The solution here would be to provide your dog with enough stimulation (food puzzles seem to really help), frequent walks, quality playtime and comforting interaction, or perhaps think about investing in doggie day care.

Does grass taste good to dogs ?

Despite all complicated analyses of the canine grass-eating phenomenon, some researchers argue in favor of the simplest explanation of all, claiming dogs are most likely to eat grass because they enjoy the taste, especially during springtime, when the greenery is fresh and lush.

Indeed, it is possible that dogs appreciate the texture and fragrance of newly-emerged grass, which is so delightfully different from the dry kibble they are usually offered. So even if your dog gets the recommended amount and quality of commercial food, they may still find young grass alluring, and frankly, quite tasty. Unless the habit becomes excessive, this behavior is usually harmless.

Is Eating Grass Safe For Dogs?

Grass, by itself, is relatively harmless to dogs. Still, there are a couple of safety risks for dogs that eat grass, caused by substances commonly found in grass.

Once upon a time, dogs in the wild had to rely on a much more versatile diet in order to survive. Even though dogs today don’t have to hunt for their food, their natural instincts are closely tied to the ones of their ancestors, so some of them will eat grass because of their biological need to scavenge. According to research, even the stomach contents of wolves include 2-10% plant material.

The first major problem are pesticides and herbicides, which of course are toxic for dogs. If you suspect your dog has ingested pesticides, immediately seek help from your local veterinary clinic, especially if they show the following symptoms: excessive salivation, nausea, vomiting, decreased appetite and diarrhea.

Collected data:
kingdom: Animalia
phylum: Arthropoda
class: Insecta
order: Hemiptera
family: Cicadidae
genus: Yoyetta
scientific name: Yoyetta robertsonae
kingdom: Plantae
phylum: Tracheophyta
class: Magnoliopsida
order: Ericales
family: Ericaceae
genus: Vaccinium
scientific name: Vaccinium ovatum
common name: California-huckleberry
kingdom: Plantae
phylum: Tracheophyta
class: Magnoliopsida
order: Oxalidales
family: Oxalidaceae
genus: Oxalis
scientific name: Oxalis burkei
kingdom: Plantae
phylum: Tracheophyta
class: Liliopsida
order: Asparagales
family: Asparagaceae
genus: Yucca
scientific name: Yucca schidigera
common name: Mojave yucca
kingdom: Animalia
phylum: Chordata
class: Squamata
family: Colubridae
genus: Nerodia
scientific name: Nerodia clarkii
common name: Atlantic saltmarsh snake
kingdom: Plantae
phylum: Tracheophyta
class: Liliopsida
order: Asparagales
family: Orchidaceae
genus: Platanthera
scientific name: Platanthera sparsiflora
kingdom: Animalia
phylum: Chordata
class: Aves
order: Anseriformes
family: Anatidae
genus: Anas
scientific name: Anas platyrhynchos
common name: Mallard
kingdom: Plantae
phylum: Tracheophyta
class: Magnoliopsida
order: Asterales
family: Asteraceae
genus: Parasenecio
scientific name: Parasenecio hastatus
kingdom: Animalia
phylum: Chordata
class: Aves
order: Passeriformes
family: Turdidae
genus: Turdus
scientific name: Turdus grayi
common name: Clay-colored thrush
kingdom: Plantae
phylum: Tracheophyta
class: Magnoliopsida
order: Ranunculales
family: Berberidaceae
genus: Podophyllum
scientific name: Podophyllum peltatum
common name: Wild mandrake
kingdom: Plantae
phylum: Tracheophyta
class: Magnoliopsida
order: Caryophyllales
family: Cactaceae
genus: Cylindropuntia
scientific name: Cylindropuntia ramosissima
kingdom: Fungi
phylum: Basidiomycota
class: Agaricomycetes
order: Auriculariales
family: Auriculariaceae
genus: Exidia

What is being asked –
Can you pick up the piece on dogs eating grass after its last sentence and continue it? The items are separate material, apart from the text about dogs eating grass.

Answer area –
The next offender on the list is fecal material. Grass is easily contaminated by droppings from other animals, and those can make your dog really sick. The deadly parvovirus is one of many illnesses which are transmitted via feces. What’s worse, fecal residue may also contain larvae from intestinal parasites such as hookworms or roundworms that can overburden the dog’s GI tract and cause weight loss and chronic diarrhea, in the least.

While chomping on grass, your dog may accidentally eat a slug or snail, which can carry a dangerous parasite called lungworm. Infection with this parasite is always a serious threat to a dog’s health, and may even prove to be fatal.

Because of that, any dog that frequently eats grass should receive regular fecal testing for intestinal parasites.

There is also the possibility for the dog to get ticks while wondering in the long grass.

Should I stop my dog from eating grass ?

As we learned by now, most dogs simply like the taste of grass.

But even if your dog’s grazing habit is not a sign of nutrient deficiency, illness or unmet psychosocial needs, grass is not exactly the best snack for them. In itself, grass is harmless, and may even supplement your dog’s diet with loads of necessary fiber, but the same cannot be said for the pesticides, herbicides, fecal material, and parasite-ridden snails and slugs found in it.

How can I stop my dog from eating grass ?

Start by trying to avoid grassy areas. Some dogs can be trained to stop eating grass in exchange for a food treat, which means you need to start bring treats along when you take your dog for walks.

Whenever you notice your dog approaching grass with nibbling on their mind, try to distract them by verbal correction, re-directing the walk and providing petting and treats. In many cases, some calmly enacted positive reinforcement solves the problem. You can also schedule your outings almost immediately after your dog’s meal, relying on their full stomach to prevent an interest in munching on grass.

And if you can’t stop them from craving or eating grass, you can provide controlled access to grass later in the day and make sure that it is not sprayed with harmful chemicals – or even give your dog grass that you have grown yourself.

In any case, you won’t be able to always prevent your dog from eating small amounts of grass, and now you know that you don’t even have to.